$A$ stone of mass $m$ is tied to an elastic string of negligible mass and spring constant $k$. The unstretched length of the string is $L$. The other end of the string is fixed to a nail at a point $P$. Initially,the stone is held at the same level as point $P$ and is dropped vertically.
$(a)$ Find the distance $y$ from the top when the mass comes to rest for an instant,for the first time.
$(b)$ What is the maximum velocity attained by the stone in this drop?
$(c)$ What shall be the nature of the motion after the stone has reached its lowest point?

(N/A) Consider the diagram,the stone is dropped from point $P$.
$(a)$ The stone is in free fall up to length $L$. After that,the elasticity of the string exerts a restoring force. Suppose the stone is at rest at an instantaneous distance $y$ from $P$.
By the law of conservation of energy,the loss in gravitational potential energy of the stone equals the gain in elastic potential energy of the string:
$mgy = \frac{1}{2}k(y - L)^2$
$mgy = \frac{1}{2}k(y^2 - 2yL + L^2)$
$2mgy = ky^2 - 2kyL + kL^2$
$ky^2 - 2(mg + kL)y + kL^2 = 0$
Using the quadratic formula $y = \frac{-b \pm \sqrt{b^2 - 4ac}}{2a}$:
$y = \frac{2(mg + kL) \pm \sqrt{4(mg + kL)^2 - 4k^2L^2}}{2k}$
$y = \frac{(mg + kL) + \sqrt{m^2g^2 + 2mgkL + k^2L^2 - k^2L^2}}{k}$
$y = L + \frac{mg + \sqrt{m^2g^2 + 2mgkL}}{k}$
$(b)$ The maximum velocity occurs when the acceleration is zero,i.e.,when the tension equals the weight: $k(y_{eq} - L) = mg$,so $y_{eq} = L + \frac{mg}{k}$.
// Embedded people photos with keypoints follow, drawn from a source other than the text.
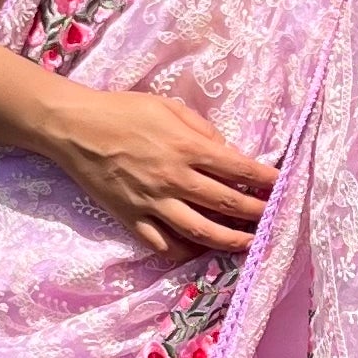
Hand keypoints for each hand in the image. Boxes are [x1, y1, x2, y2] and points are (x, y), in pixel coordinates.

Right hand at [47, 86, 278, 256]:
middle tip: (275, 218)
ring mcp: (153, 203)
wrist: (74, 128)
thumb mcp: (167, 106)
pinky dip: (184, 252)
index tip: (283, 186)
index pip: (238, 168)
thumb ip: (200, 128)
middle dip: (258, 213)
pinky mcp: (132, 218)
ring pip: (201, 232)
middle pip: (227, 204)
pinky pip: (163, 244)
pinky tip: (199, 252)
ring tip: (248, 244)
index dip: (266, 179)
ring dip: (230, 241)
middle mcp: (175, 179)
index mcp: (186, 147)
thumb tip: (224, 149)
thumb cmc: (121, 110)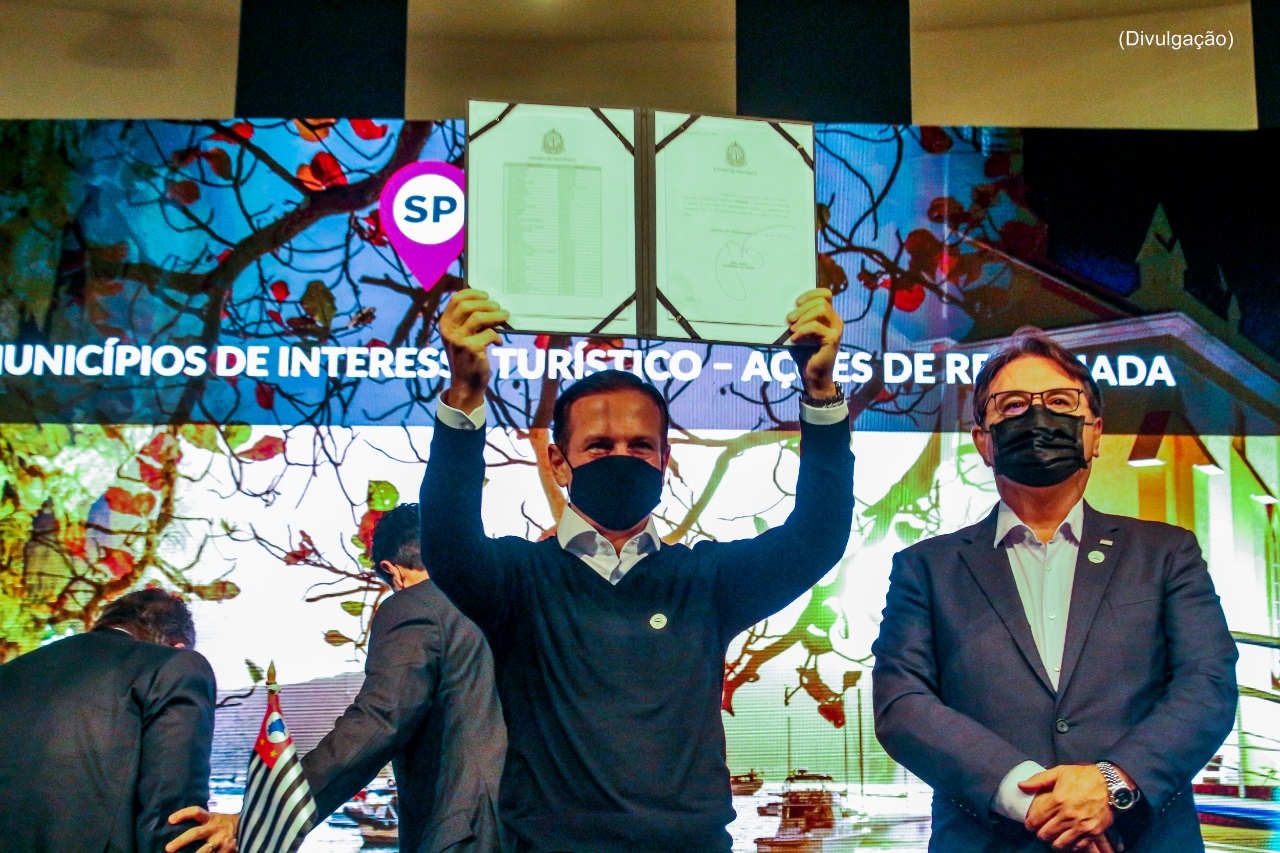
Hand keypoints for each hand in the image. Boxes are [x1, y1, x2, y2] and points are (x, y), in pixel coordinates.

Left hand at [166, 807, 239, 852]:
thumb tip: (179, 824)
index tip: (170, 820)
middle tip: (168, 848)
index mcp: (212, 818)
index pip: (196, 812)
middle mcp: (215, 828)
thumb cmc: (228, 823)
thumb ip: (204, 821)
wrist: (252, 825)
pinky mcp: (228, 849)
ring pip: (205, 850)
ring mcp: (221, 840)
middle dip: (181, 841)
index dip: (183, 814)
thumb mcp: (217, 818)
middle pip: (195, 833)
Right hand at [439, 288, 507, 412]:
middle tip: (498, 307)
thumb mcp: (461, 337)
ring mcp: (458, 340)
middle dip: (486, 304)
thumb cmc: (466, 358)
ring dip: (495, 315)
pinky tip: (498, 343)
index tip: (486, 295)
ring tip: (505, 316)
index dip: (473, 294)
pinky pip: (489, 334)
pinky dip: (497, 337)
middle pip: (467, 306)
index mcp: (444, 324)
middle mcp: (448, 331)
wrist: (466, 384)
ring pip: (479, 317)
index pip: (456, 300)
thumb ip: (468, 322)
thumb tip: (488, 303)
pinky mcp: (471, 349)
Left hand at [786, 288, 842, 397]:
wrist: (813, 375)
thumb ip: (797, 319)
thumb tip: (786, 309)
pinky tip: (795, 339)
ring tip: (792, 329)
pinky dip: (802, 331)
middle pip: (821, 301)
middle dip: (802, 308)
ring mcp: (836, 329)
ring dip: (803, 317)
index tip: (796, 303)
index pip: (825, 294)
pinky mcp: (833, 339)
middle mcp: (835, 320)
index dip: (810, 294)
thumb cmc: (804, 353)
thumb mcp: (798, 331)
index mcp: (829, 316)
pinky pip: (815, 327)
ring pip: (821, 309)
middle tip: (789, 319)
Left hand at [1020, 764, 1113, 849]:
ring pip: (1059, 844)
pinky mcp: (1093, 833)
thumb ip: (1038, 780)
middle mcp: (1068, 815)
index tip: (1030, 824)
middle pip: (1045, 834)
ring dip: (1054, 841)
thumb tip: (1020, 786)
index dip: (1030, 823)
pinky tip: (1068, 838)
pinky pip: (1077, 847)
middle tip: (1041, 829)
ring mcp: (1081, 826)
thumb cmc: (1083, 776)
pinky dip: (1070, 845)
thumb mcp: (1059, 772)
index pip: (1036, 819)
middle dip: (1040, 833)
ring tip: (1054, 835)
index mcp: (1057, 800)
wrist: (1111, 784)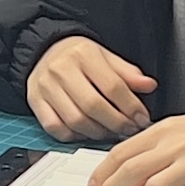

Using energy conservation between the start and the equilibrium position:
$mgy_{eq} = \frac{1}{2}mv_{max}^2 + \frac{1}{2}k(y_{eq} - L)^2$
$mg(L + \frac{mg}{k}) = \frac{1}{2}mv_{max}^2 + \frac{1}{2}k(\frac{mg}{k})^2$
$mgL + \frac{m^2g^2}{k} = \frac{1}{2}mv_{max}^2 + \frac{m^2g^2}{2k}$
$v_{max} = \sqrt{2gL + \frac{m^2g^2}{mk}} = \sqrt{2gL + \frac{mg^2}{k}}$.
$(c)$ After reaching the lowest point,the stone will perform Simple Harmonic Motion $(SHM)$ about the equilibrium position $y_{eq} = L + \frac{mg}{k}$.